#### Extracted text ####

Hi Lachlan,
Slurm upgrades on CentOS 7.5 should run without problems. It seems to
me that your problems are unrelated to the Slurm RPMs. FWIW, I
documented the Munge and Slurm installation as well as upgrade process
in my Wiki page https://wiki.fysik.dtu.dk/niflheim/Slurm_installation
Hope this helps.
/Ole
On 05/31/2018 07:39 AM, Lachlan Musicman wrote:
After last night's announcement, I decided to start the upgrade process.
Build went fine - once I worked out where munge went - and installation
also seemed fine.
slurmctld won't restart though.
In the logs I'm seeing:
[2018-05-31T15:20:50.810] debug: Munge encode failed: Failed to access
"xxxxxxxx": No such file or directory (retrying ...)
[2018-05-31T15:20:50.824] debug: Recovered 4 tres
[2018-05-31T15:20:50.825] debug: Recovered 3 users
[2018-05-31T15:20:50.825] debug: Recovered 0 resources
[2018-05-31T15:20:50.825] debug: Recovered 1 qos
[2018-05-31T15:20:50.825] debug: Recovered 8 associations
[2018-05-31T15:20:50.872] fatal: You are running with a database but for
some reason we have less TRES than should be here (4 < 5) and/or the
"billing" TRES is missing. This should only happen if the database is
down after an upgrade.
The first issue is that
debug: Munge encode failed: Failed to access "xxxxxx": No such file or
directory (retrying ...)
contains the password in clear text ("xxxxx"). This is doubly confusing
- "failed to access" would indicate it meant to have the database name
(StorageLoc) rather than the database password (StoragePass). If it is
meant to be using the password, I don't think it should be clear text
and (in my mind) the language should be clearer.
The second issue is that slurmctld.service wont start. The last error
shown above
fatal: You are running with a database but for some reason we have less
TRES than should be here (4 < 5) and/or the "billing" TRES is missing.
This should only happen if the database is down after an upgrade.
Has a couple of hits in Google - an unanswered email from January
https://groups.google.com/d/msg/slurm-users/iZsSVlqQAyE/rKiSWihyEQAJ
and a bug report
https://bugs.schedmd.com/show_bug.cgi?id=4579
which seems to have solved a slightly different but similar problem. The
fix suggested in that bug report doesn't work: using MariaDB_server
5.2.x my tres_table didn't have gres in it anyway.
+---------------+---------+------+----------------+------+
| creation_time | deleted | id | type | name |
+---------------+---------+------+----------------+------+
| 1527744028 | 0 | 1 | cpu | |
| 1527744028 | 0 | 2 | mem | |
| 1527744028 | 0 | 3 | energy | |
| 1527744028 | 0 | 4 | node | |
| 1527744028 | 0 | 5 | billing | |
| 1527744028 | 1 | 1000 | dynamic_offset | |
+---------------+---------+------+----------------+------+
No idea what to try next. Any hints would be appreciated.
Running on CentOS 7.5, upgrading from 17.02.8 (and I dropped the
slurmdbd db and restarted it from empty when the bug report didn't work)

####

= Tasks and exercises =
1) Answer these questions from the Slurm upgrade thread:
(a) Which CentOS version is the system running?
(b) From which Slurm version is the upgrade being made?
(c) How many users does the log report as recovered?
2) Please list every value in the "type" column of the table in the Slurm upgrade thread.
The lines after this point are separate material, unrelated to the Slurm upgrade thread.

#### Data block ####

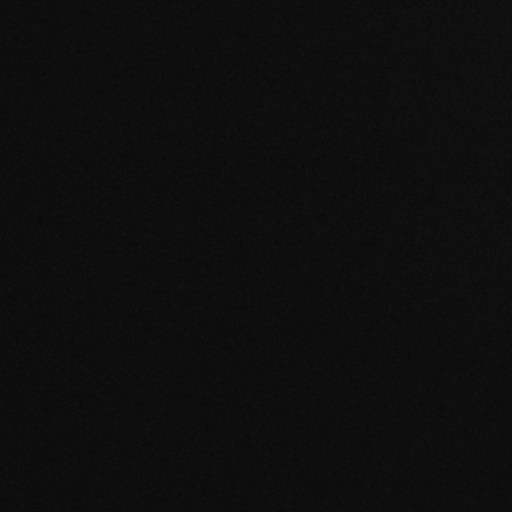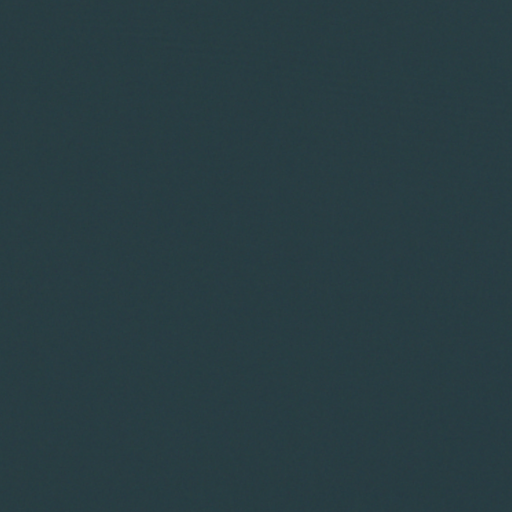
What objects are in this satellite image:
river: (52, 496)
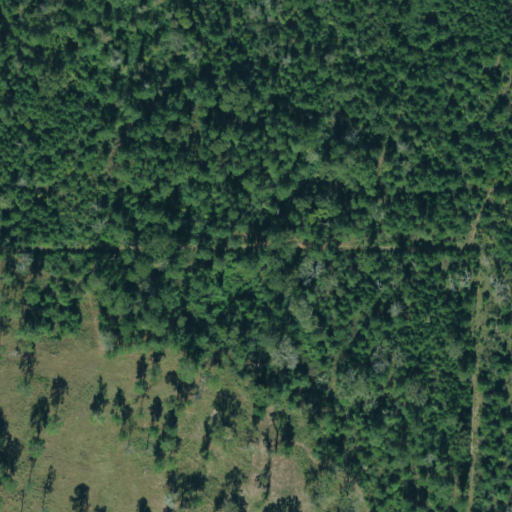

####

= Results by task =
1)
(a) CentOS 7.5
(b) 17.02.8
(c) 3

2) cpu, mem, energy, node, billing, dynamic_offset